A $201,000 grant from the National Science Foundation marks the beginning of Gainesville State’s research program. The funding will be used to purchase supplies and advanced instrumentation needed for students to understand the relationship between protein structure and function.

“This is the first time our students have ever received a grant to do research,” said Gainesville State spokeswoman Sloan Jones. “... It takes us to a different level. This type of research will help students as they go on to other colleges.
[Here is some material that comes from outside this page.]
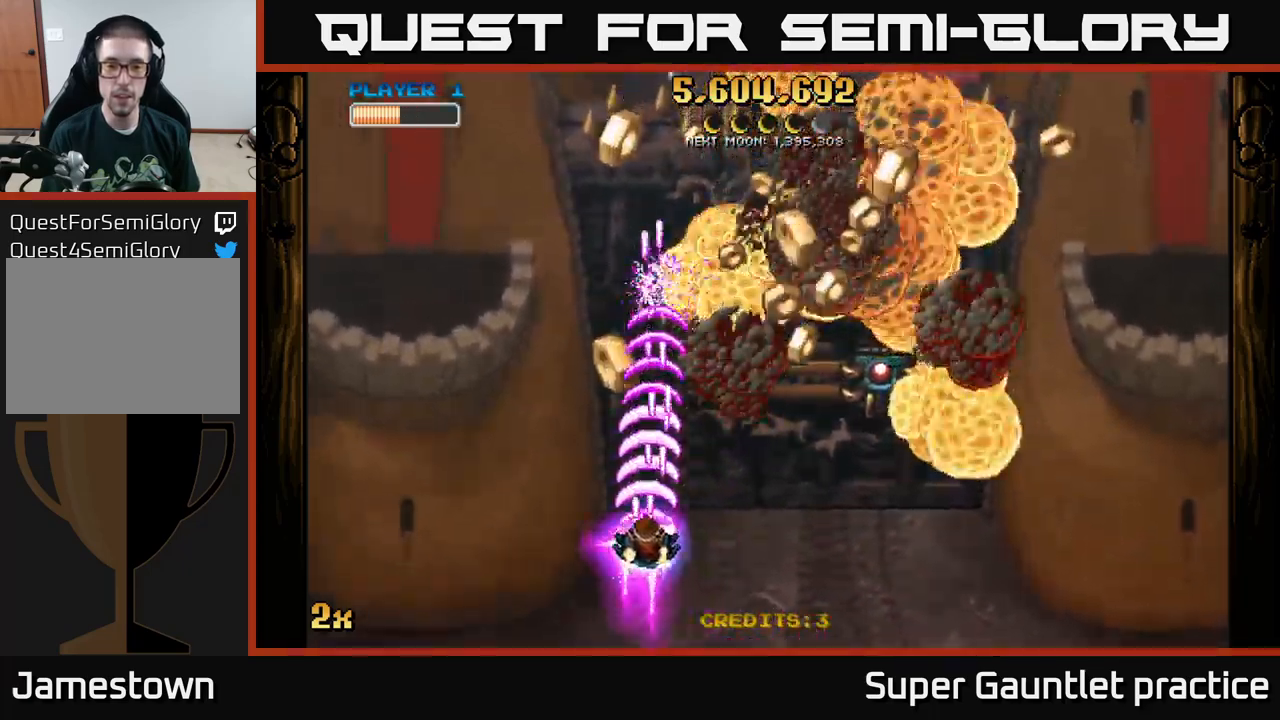
{"buttons": ["A"], "left_stick": "down-right", "events": [[267, "left_stick", "right"], [433, "left_stick", "down-right"]]}
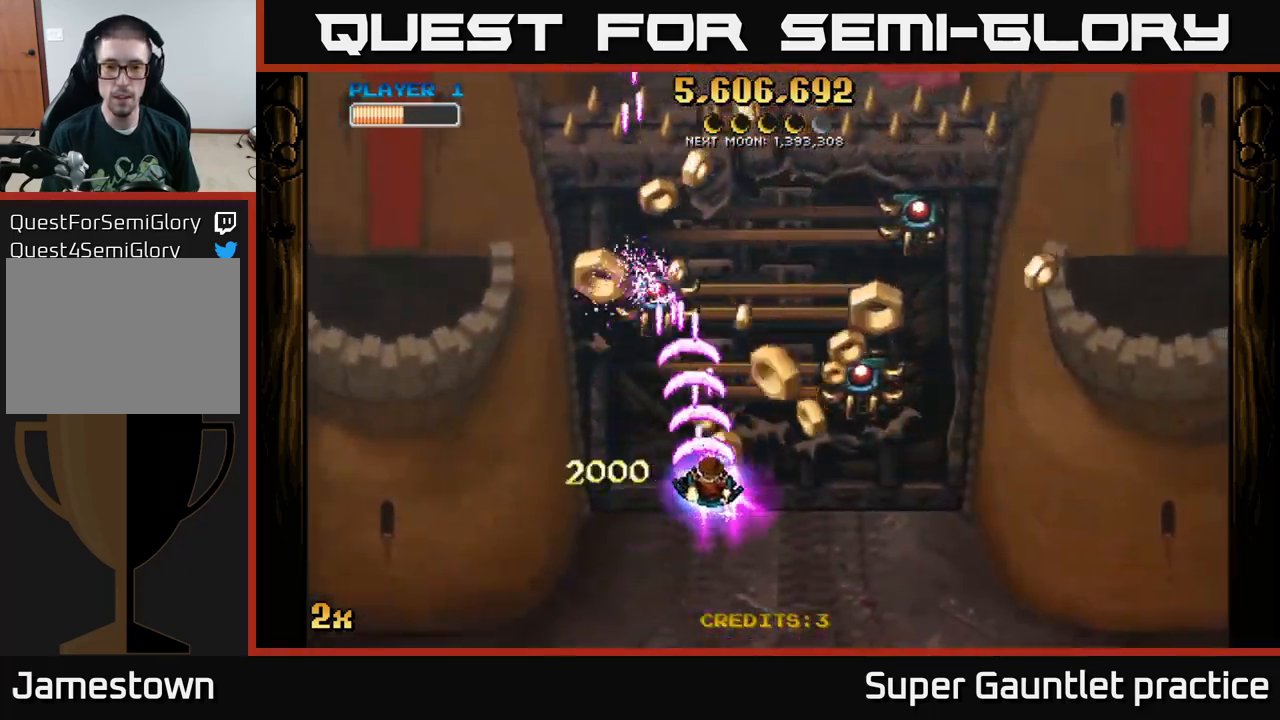
{"buttons": ["A"], "left_stick": "down-right", "events": [[183, "left_stick", "up-right"], [383, "left_stick", "down-right"]]}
They’ll get experience they otherwise wouldn’t have had at this level.”

Ellen Moomaw, a chemistry professor at Gainesville State, said the grant is much like a grant typically awarded to research institutions like the University of Georgia or Emory University.

She said the three-year grant will provide about 20 Gainesville State students with laboratory experience that will help scientists to discover how the protein oxalate oxidase works.

“It’s like building our underpinnings of science, our basic understanding,” Moomaw said. “So that when diseases or problems and new agents become necessary, all that’s already done. And it’s fun.”

Gainesville State College student Crystal Bruce is assisting Moomaw with the research. She said she never expected to get research experience at the school.

“I just thought two years in and I’m out,” she said. “But it’s been great getting this experience here. It will help me in making my decision about transferring.”

Bruce said time spent in the lab could help her cement her plans to pursue a degree in biochemistry or molecular biology at the University of Georgia.